What you need to do: Extract all lines that hold "Adhes" from the records below.

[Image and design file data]
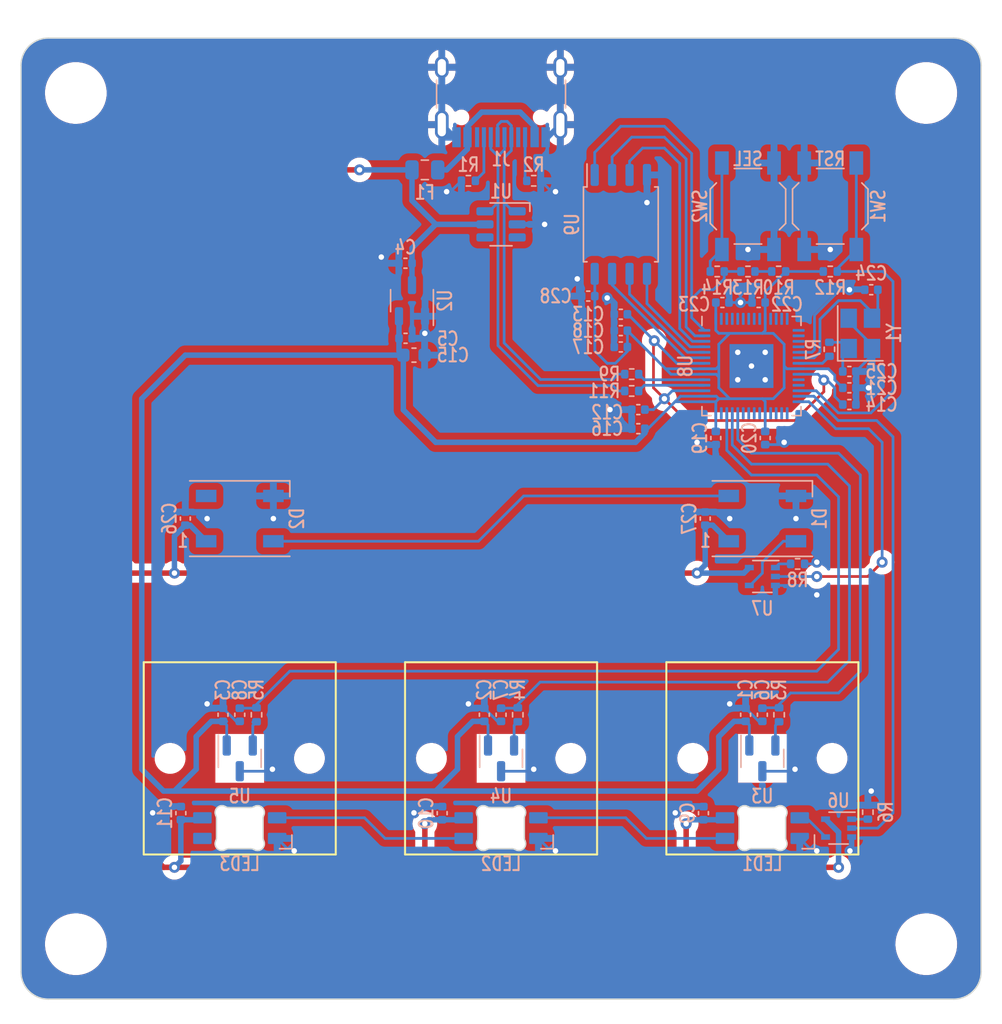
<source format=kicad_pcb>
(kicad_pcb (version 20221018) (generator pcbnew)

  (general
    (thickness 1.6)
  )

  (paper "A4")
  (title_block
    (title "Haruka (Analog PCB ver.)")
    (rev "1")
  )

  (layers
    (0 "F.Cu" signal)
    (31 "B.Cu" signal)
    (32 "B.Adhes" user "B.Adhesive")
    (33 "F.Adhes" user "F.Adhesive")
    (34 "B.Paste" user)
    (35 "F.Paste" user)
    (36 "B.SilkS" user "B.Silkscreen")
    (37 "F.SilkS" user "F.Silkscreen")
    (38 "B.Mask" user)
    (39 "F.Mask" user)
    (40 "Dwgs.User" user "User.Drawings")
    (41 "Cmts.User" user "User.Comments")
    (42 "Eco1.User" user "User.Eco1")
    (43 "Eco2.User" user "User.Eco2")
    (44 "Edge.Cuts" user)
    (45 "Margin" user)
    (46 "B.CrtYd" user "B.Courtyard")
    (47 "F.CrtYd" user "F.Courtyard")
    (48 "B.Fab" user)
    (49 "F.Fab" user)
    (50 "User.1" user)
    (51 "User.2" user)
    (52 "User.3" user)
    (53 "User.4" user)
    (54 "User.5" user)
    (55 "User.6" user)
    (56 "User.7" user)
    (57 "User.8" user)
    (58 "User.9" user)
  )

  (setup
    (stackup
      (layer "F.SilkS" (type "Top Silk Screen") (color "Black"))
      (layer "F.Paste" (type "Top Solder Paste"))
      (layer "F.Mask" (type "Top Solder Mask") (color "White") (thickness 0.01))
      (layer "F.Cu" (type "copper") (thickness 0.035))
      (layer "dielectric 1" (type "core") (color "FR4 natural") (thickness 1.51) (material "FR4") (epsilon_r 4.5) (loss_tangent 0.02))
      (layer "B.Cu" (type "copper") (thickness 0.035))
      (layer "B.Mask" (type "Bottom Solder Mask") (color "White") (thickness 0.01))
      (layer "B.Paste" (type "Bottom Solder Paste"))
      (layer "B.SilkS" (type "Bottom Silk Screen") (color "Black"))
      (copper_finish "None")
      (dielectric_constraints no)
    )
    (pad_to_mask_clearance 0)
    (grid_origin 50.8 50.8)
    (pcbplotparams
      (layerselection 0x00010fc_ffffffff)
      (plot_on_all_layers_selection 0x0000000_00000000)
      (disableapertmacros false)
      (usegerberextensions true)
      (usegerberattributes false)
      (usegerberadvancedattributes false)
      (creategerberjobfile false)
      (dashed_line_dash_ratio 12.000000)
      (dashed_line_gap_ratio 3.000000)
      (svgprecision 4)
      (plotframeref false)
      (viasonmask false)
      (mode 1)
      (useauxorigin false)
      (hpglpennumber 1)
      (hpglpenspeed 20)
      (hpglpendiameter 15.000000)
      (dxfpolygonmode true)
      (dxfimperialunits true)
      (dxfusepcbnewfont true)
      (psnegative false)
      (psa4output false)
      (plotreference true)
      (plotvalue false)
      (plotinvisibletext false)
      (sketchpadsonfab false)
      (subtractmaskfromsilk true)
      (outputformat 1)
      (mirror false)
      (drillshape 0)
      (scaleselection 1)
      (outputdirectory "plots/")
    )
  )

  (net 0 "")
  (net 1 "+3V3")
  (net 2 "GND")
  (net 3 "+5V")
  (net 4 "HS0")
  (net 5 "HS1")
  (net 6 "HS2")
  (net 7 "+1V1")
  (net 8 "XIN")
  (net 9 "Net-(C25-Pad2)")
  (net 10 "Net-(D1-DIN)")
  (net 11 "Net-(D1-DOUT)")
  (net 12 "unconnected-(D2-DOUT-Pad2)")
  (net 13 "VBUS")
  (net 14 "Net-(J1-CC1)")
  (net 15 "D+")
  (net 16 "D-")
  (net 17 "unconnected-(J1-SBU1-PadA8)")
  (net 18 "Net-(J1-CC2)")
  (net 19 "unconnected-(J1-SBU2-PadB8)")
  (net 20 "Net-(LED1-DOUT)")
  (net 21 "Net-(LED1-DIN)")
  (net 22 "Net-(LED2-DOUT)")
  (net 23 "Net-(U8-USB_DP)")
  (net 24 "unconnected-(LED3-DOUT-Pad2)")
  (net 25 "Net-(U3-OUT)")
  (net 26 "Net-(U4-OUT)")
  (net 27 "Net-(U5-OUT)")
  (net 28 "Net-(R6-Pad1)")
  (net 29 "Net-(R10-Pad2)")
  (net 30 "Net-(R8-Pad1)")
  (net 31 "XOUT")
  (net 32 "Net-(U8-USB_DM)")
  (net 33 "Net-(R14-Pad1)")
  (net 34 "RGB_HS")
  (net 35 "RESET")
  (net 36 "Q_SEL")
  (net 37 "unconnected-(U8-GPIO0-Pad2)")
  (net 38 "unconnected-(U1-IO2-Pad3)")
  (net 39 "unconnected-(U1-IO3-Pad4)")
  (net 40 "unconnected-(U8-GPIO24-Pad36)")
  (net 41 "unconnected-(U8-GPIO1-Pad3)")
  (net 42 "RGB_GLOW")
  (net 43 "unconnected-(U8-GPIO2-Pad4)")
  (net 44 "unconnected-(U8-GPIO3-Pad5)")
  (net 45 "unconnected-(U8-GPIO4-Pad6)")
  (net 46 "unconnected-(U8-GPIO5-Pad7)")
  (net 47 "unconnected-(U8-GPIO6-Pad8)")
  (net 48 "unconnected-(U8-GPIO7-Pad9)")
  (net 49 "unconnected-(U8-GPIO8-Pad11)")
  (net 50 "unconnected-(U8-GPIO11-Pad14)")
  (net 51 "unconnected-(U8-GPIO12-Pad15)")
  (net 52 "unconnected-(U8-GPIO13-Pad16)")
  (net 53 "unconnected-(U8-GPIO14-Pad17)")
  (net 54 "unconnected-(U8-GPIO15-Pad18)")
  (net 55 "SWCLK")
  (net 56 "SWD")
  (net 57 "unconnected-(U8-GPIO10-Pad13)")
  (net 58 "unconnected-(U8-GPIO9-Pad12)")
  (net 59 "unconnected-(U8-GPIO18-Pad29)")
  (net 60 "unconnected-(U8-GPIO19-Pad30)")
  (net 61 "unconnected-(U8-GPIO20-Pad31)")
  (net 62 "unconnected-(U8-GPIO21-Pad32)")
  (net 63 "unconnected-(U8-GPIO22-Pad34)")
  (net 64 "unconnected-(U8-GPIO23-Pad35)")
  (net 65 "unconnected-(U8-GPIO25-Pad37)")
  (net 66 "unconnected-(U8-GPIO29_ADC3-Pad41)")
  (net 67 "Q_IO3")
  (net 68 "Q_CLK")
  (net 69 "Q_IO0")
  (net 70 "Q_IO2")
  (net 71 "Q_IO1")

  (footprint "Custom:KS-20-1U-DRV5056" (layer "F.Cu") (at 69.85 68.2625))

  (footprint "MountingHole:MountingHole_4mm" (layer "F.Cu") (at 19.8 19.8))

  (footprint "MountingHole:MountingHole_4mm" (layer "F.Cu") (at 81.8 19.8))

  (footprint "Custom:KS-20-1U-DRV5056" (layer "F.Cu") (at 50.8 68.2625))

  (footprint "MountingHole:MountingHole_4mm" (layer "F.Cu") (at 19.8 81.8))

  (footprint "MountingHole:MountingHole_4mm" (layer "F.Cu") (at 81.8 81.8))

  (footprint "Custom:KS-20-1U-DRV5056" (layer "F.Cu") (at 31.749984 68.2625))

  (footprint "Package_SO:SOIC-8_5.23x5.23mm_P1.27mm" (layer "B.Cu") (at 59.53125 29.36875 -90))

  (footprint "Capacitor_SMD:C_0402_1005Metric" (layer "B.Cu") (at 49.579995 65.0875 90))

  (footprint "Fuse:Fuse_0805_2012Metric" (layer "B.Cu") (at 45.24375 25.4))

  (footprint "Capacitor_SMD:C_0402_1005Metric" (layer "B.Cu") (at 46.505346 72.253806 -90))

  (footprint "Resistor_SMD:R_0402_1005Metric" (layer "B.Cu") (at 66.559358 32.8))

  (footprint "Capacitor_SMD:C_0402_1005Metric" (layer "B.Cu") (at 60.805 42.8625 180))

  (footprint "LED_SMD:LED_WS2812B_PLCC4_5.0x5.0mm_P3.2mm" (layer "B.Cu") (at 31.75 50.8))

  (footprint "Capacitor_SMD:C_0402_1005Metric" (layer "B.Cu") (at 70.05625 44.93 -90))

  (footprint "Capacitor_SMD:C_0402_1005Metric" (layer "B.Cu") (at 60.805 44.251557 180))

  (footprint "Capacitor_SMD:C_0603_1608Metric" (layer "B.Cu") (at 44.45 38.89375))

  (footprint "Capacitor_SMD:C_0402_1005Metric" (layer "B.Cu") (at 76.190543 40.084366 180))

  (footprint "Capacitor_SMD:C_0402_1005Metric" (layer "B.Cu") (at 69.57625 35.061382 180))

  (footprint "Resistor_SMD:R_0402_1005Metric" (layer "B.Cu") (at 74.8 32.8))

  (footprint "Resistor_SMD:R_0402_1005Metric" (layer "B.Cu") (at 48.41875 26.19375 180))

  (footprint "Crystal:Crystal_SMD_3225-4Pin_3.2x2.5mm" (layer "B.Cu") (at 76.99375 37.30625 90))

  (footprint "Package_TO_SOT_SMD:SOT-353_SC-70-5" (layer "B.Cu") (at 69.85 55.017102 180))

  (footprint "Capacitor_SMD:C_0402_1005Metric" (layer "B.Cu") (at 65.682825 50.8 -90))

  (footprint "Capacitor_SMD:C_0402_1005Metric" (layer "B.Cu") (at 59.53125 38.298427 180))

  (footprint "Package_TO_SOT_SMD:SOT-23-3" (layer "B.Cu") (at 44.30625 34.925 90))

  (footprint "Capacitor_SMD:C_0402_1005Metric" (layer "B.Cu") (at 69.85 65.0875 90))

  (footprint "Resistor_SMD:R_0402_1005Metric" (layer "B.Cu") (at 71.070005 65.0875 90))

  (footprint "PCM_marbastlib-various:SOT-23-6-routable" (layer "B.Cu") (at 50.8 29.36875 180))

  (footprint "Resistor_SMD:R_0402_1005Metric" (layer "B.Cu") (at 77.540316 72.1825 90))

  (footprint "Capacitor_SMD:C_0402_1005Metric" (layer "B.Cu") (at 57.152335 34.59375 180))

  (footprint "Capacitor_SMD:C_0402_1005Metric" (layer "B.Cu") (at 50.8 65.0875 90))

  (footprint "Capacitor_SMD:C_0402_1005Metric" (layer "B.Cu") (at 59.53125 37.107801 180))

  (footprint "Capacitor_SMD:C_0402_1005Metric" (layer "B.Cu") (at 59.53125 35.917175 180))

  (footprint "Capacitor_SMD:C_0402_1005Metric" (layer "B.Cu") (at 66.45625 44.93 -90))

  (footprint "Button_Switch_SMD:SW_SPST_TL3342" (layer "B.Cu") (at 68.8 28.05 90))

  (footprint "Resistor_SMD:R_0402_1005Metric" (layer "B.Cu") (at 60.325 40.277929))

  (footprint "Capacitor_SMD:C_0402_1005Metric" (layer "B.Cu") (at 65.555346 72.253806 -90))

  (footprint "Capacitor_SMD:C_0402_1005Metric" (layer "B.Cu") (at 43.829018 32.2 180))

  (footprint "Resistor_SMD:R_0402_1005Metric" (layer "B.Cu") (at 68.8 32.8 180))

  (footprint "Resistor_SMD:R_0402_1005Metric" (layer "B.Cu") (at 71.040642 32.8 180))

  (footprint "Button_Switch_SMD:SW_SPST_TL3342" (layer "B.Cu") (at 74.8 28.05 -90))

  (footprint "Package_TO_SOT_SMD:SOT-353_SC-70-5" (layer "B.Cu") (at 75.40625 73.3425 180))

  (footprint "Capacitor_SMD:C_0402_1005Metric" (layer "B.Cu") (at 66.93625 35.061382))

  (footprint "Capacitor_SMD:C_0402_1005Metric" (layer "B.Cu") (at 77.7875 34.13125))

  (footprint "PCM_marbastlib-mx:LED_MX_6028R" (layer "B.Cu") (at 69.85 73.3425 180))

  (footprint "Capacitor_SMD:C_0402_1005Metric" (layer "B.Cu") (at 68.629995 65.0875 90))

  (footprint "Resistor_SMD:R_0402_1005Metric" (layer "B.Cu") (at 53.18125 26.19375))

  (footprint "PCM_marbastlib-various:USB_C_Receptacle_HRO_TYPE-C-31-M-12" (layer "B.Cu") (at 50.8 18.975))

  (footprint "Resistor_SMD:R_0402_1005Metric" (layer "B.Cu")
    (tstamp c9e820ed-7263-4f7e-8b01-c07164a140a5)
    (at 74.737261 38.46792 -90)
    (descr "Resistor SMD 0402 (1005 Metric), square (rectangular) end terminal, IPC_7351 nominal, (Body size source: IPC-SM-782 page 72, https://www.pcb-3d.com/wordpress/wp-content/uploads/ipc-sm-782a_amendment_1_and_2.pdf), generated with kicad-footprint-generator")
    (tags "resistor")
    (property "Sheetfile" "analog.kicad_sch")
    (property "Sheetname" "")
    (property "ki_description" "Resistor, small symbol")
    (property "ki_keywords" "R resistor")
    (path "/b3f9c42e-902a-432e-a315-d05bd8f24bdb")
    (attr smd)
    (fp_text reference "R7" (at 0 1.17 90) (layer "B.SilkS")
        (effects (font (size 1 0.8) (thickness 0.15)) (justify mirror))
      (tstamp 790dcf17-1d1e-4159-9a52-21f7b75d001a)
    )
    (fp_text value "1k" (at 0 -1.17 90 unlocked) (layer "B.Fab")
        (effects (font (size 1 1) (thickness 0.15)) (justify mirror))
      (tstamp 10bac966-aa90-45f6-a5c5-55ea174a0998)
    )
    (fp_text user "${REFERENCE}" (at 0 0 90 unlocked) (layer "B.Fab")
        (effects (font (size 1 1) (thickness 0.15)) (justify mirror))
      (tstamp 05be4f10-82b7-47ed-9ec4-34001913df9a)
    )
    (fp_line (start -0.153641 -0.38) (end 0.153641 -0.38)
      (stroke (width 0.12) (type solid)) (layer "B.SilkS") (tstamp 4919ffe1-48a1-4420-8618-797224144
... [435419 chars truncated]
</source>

Worked solution:
    (32 "B.Adhes" user "B.Adhesive")
    (33 "F.Adhes" user "F.Adhesive")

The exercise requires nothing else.